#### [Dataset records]

..........

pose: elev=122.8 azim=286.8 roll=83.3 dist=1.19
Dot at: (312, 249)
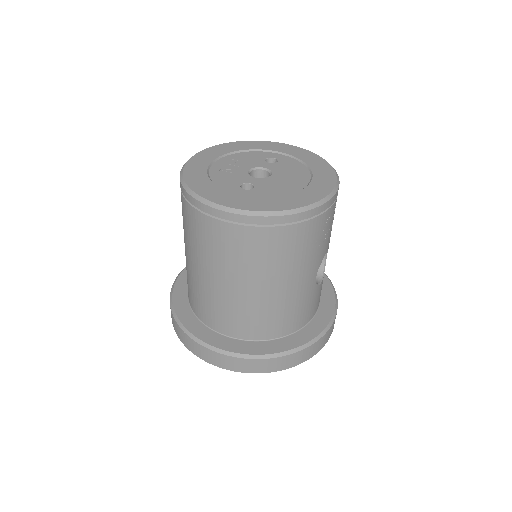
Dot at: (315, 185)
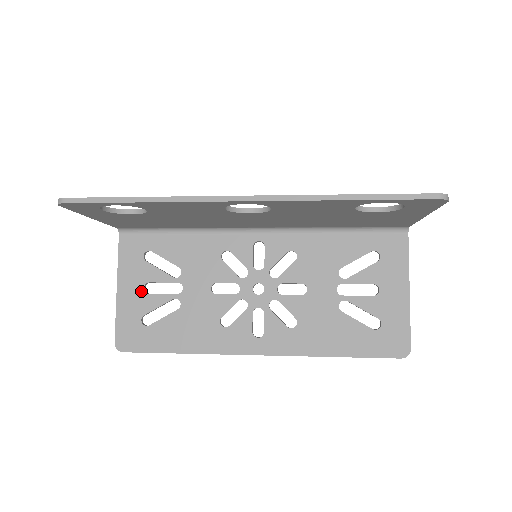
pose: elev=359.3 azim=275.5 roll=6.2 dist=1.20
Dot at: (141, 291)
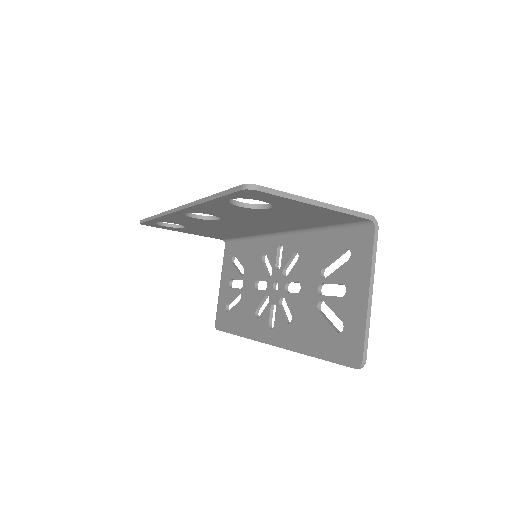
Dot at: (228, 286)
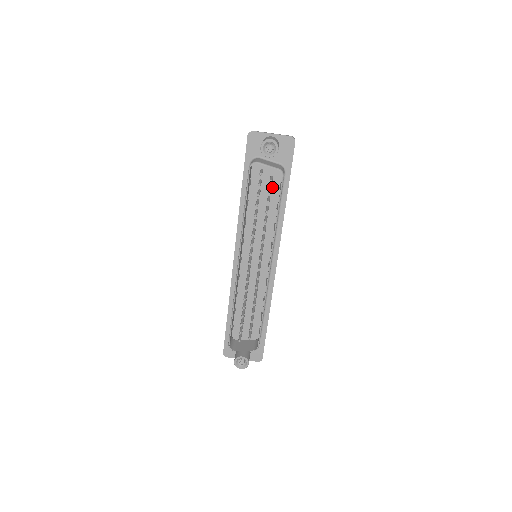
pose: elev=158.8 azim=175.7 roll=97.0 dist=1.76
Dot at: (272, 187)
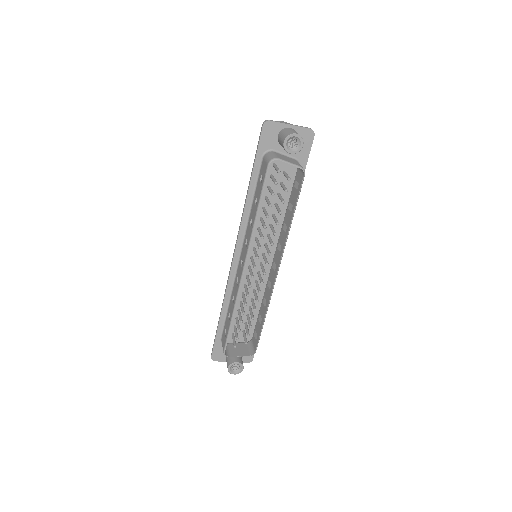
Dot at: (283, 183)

..........

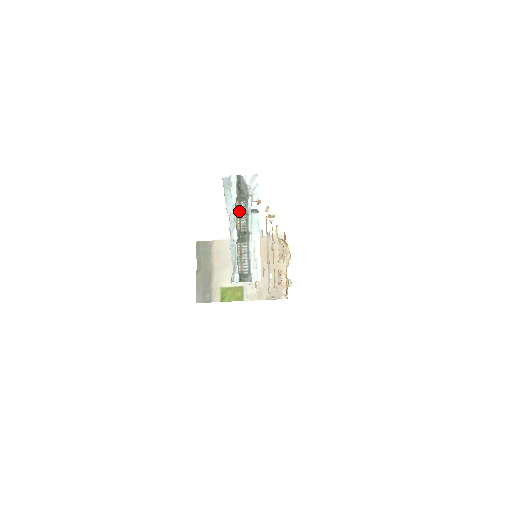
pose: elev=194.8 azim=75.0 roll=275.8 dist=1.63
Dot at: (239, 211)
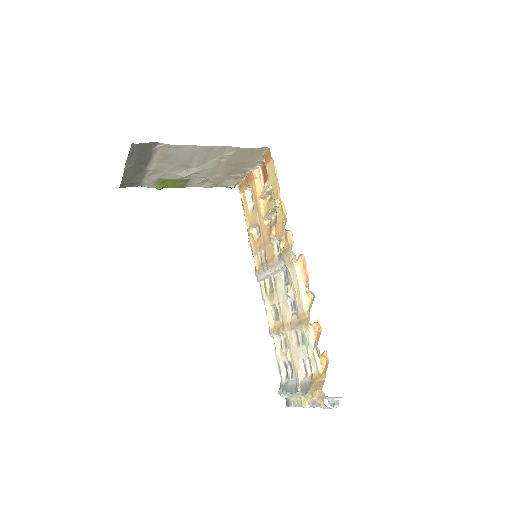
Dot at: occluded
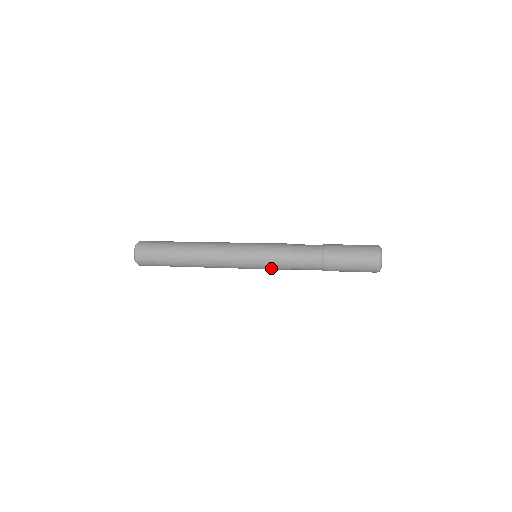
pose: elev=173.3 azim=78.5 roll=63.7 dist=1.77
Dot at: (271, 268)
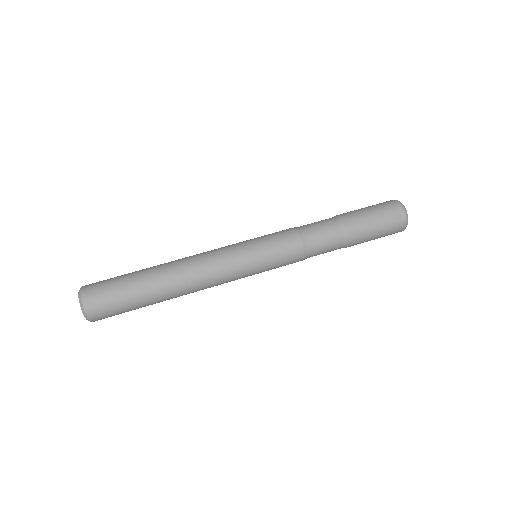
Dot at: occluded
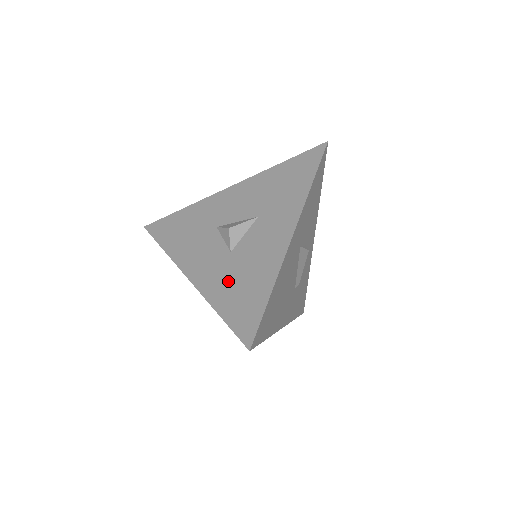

..........

#### [YOUR TASK]
Substitute "camera" for "pose" in the part that opens with the line containing "pose: elev=122.8 azim=286.8" and closes with the line containing "Dot at: (228, 286)", keeping everything else unchanged. Leave the pictures out of your answer.

#### [ANSWER]
camera: elev=122.8 azim=286.8 roll=83.3 dist=1.19
Dot at: (312, 249)
Dot at: (315, 185)
camera: elev=359.3 azim=275.5 roll=6.2 dist=1.20
Dot at: (141, 291)
Dot at: (228, 286)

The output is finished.